Ondertussen is het alweer 10 jaar geleden dat Tim Knol tekende bij Excelsior Recordings en zijn debuutplaat heeft uitgebracht. Sindsdien staat Knol’s carrière vooral in het teken van nieuwe (of misschien wel gekke?) dingen doen: van samenwerkingen met bands als The Kik, naar theatershows over de geschiedenis van popmuziek, tot het starten van mokerharde punkband The Miseries. In dezelfde lijn werd begin dit jaar bekend dat Knol samen met de Blue Grass Boogiemen een plaat had opgenomen en ging touren. Na alle festivals aangedaan te hebben, begint de groep afgelopen vrijdag de clubtour in ’t Beest.

Maar niet voordat Henk Koorn (Hallo Venray) en Melle de Boer (Smutfish) hun bizarre show opvoeren. In de biografie van het duo staat dat Koorn de recentste plaat “We Are All Rockstars” de raarste vindt die hij ooit heeft gemaakt. Die gedachte is gemakkelijk vast te houden wanneer ze beginnen te spelen. De Boer achter een traporgel, Koorn op zijn gitaar. De hele verschijning van De Boer is als een marionet en de muziek is eigenlijk niet in woorden te vatten. Het publiek lijkt compleet af te haken – althans, op de ene man die door het lint gaat omdat er iemand voor hem staat na. Maar zodra er wordt gevraagd mee te zingen, lijkt toch iedereen betrokken. Zelden krijgt een artiest zo’n respons als Henk & Melle. Even bizar als het optreden begint, is het na een kleine 17 minuten alweer afgelopen. Terwijl we ons afvragen wat we zojuist hebben gezien, zijn Henk & Melle alweer spoorloos verdwenen.

Henk en Melle

Henk en Melle

Dan worden de drie microfoons voor Tim Knol en Blue Grass Boogiemen klaargezet. Bluegrass speel je op gitaren, banjo’s, mandolines, contrabassen en violen. En dus staan er drie microfoons in een halve cirkel, waarachter de heren plaatsnemen. Uiteraard met passend kapsel en in een omgeslagen Levi’s 501 jeans. “Zijn er vanavond fans van Jimmy Martin in de zaal”? Onmiddellijk schieten er vijf handen omhoog op het podium en begint de band met spelen. “Gelukkig maar”, grapt Knol achteraf, “we spelen maar een nummertje of zeven van hem”. Bluegrass kenmerkt zich vaak door het hoge tempo en de relatief korte nummers. Een show van anderhalf uur vullen met alleen maar eigen werk is dan vrijwel onmogelijk, ook al staan er toch 12 puike nummers op cd ‘Happy Hour’. En dus grijpt de groep in de mooie geschiedenis van bluegrass. “Zijn er vanavond fans van Jimmy Martin in de zaal?” vraagt Knol enige minuten laten weer. Kennelijk heeft die ondertussen wat meer fans, want in het publiek gaan er ineens wat handen omhoog.

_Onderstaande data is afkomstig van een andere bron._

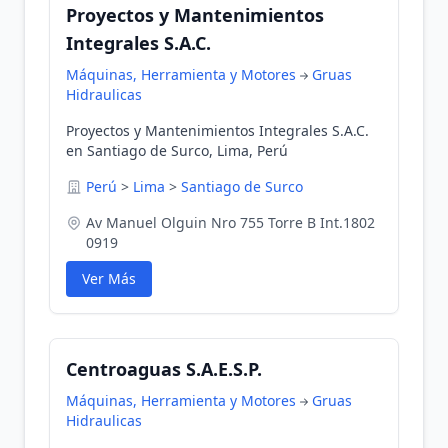
Proyectos y Mantenimientos
Integrales S.A.C.
Máquinas, Herramienta y Motores
Gruas
Hidraulicas
Proyectos y Mantenimientos Integrales S.A.C.
en Santiago de Surco, Lima, Perú
Perú
>
Lima
>
Santiago de Surco
Av Manuel Olguin Nro 755 Torre B Int.1802
0919
Ver Más
Centroaguas S.A.E.S.P.
Máquinas, Herramienta y Motores
Gruas
Hidraulicas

Muzikaal alleen maar lof voor de groep. De harmonieën zijn fantastisch, en hoewel Arnold Lasseur met vlagen de aandacht opeist, staat iedereen zijn mannetje. Maar eigenlijk nog veel leuker dan de muziek, is de humor van de vijf heren. Te pas en te onpas worden er grappen gemaakt en wordt er gelachen. Knapst is dat het publiek daar elke keer bij betrokken wordt; het is nooit een flauwe comedyshow. De verhalen van Knol over zijn liedjes zijn om te smullen – zo is ‘Deep Dark Woods’ een soort ode aan de ‘Oerol-vrouw’ en zitten er geheime verwijzingen naar Vader Abraham in andere liedjes. Af en toe worden we meegenomen in de geschiedenis van bluegrass door de Boogiemen. Ook cajun, gospel en de echte old-time muziek passeren de revue. “Zijn er fans van Jimmy Martin in de zaal?”. Jazeker, ondertussen zijn we met het publiek de vijf heren voor. Kom maar op!

Dat bluegrass niet saai en ouderwets is, laten Knol en de Boogiemen vanavond duidelijk merken. En al vind je de muziek niet eens zo super, dan alsnog is de show en de humor het al waard om te gaan. En wie weet, misschien ben je zomaar fan van Jimmy Martin aan het eind van de avond.